Once such a method is written, we can call it once for each cell on the board. For each of these calls, all entries in the bool[ , ] should be false, and the StringBuilder should be empty.

While the algorithm described above will find all the words on a Boggle board, a 5 x 5 board will require quite a while for the algorithm to process. While this might be acceptable if we are implementing a game that humans can compete with, from an algorithmic standpoint, we would like to improve the performance. (In fact, there are probably better ways to make a program with which humans can compete, as this search will only find words that begin near the top of the board.)

We can begin to see how to improve the performance if we observe the similarity between the trees we have been discussing and a trie containing the word list. Consider, for example, a portion of the child labeled ‘h’ in a trie representing a large set of words:

A portion of a trie. A portion of a trie.

We have omitted some of the children because they are irrelevant to the search we are performing (e.g., there is no die containing “E” adjacent to “H” on the above game board). Also, we are assuming a minimum word length of 4; hence, “ha”, “hi”, and “hit” are not shown as words in this trie.

Notice the similarity between the trie portion shown above and the tree shown earlier. The root of the tree has children representing dice containing “I” and “A”, and the former node has children representing dice containing “T”, “C”, and “A”; likewise, though they are listed in a different order, the trie has children labeled ‘i’ and ‘a’, and the former node has children labeled ’t’, ‘c’, and ‘a’.

What is more important to our discussion, however, is that the trie does not have a child labeled ‘c’, as there is no English word beginning with “hc”. Similarly, the child labeled ‘i’ does not have a child labeled ‘i’, as there is no English word beginning with “hii”. If there are no words in the word list beginning with these prefixes, there is no need to search the subtrees rooted at the corresponding nodes when doing the preorder traversal. Using the trie to prune the search in this way ends up avoiding many subtrees that don’t lead to any words. As a result, only a small fraction of the original tree is searched.

In order to take advantage of the trie in this way, we need a method in the trie implementation to return the child having a given label, or null if there is no such child. Alternatively, we might provide a method that takes a string and returns the trie that this string leads to, or null if there is no such trie (this method would make it easier to handle the die containing “Qu”). Either way, we can then traverse the trie as we are doing the preorder traversal described above, and avoid searching a subtree whenever the trie becomes null.

This revised preorder traversal needs an extra parameter - a trie giving all completions of words beginning with the prefix given by the StringBuilder parameter. We will need to ensure that this parameter is never null.

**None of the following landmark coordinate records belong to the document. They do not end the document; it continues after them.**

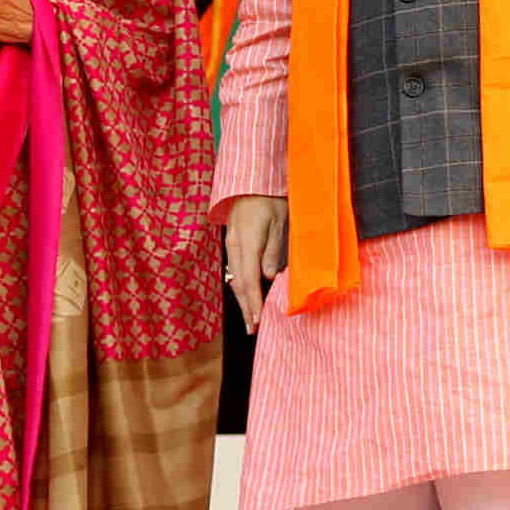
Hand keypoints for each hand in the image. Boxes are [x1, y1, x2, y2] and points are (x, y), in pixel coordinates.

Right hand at [221, 194, 287, 332]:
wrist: (252, 180)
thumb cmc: (270, 198)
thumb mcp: (279, 222)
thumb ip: (273, 250)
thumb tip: (269, 278)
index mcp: (246, 242)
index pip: (249, 280)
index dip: (253, 303)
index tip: (258, 322)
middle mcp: (234, 245)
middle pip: (238, 283)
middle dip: (246, 308)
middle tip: (252, 329)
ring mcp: (230, 243)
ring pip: (235, 278)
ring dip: (242, 299)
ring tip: (249, 318)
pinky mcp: (232, 241)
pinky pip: (235, 269)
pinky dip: (240, 285)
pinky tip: (245, 295)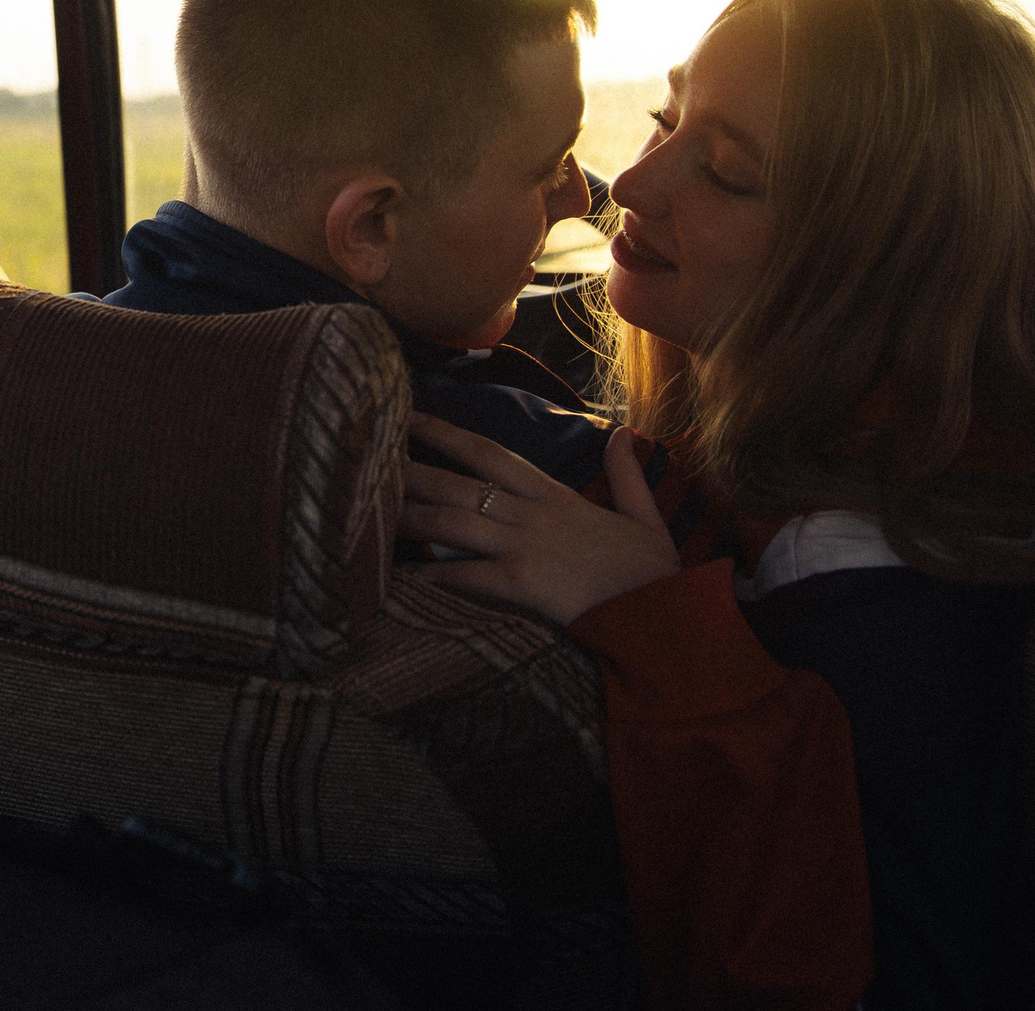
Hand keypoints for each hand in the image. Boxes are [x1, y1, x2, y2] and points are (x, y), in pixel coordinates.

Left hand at [397, 413, 679, 625]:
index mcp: (555, 496)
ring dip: (412, 519)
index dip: (448, 435)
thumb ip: (627, 474)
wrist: (665, 616)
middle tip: (368, 463)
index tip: (412, 419)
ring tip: (372, 514)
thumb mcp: (645, 516)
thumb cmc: (654, 574)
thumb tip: (624, 433)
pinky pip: (469, 578)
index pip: (491, 454)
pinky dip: (436, 577)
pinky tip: (405, 578)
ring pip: (455, 525)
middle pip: (460, 486)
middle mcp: (533, 515)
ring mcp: (526, 548)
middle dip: (412, 473)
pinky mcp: (524, 585)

The algorithm then proceeds as follows:

  • From the given trie, get the subtrie containing the completions of words beginning with the contents of the current cell.
  • If this subtrie is not null:
    • Set the location in the bool[ , ] corresponding to the current cell to true.
    • Append the contents of the current cell to the StringBuilder.
    • If the subtrie obtained above contains the empty string, output the contents of the StringBuilder as a word found.
    • Recursively traverse each adjacent cell whose corresponding entry in the bool[ , ] is false. The recursive calls should use the subtrie obtained above.
    • Set the location in the bool[ , ] corresponding to the current cell to false.
    • Remove the contents of the current cell from the end of the StringBuilder (i.e., decrease its Length by the appropriate amount).

We would then apply the above algorithm to each cell on the board. For each cell, we would use a bool[ , ] whose entries are all false, an empty StringBuilder, and the entire trie of valid words. Note that we have designed the preorder traversal so that it leaves each of these parameters unchanged; hence, we only need to initialize them once. The resulting search will find all of the words on the board quickly.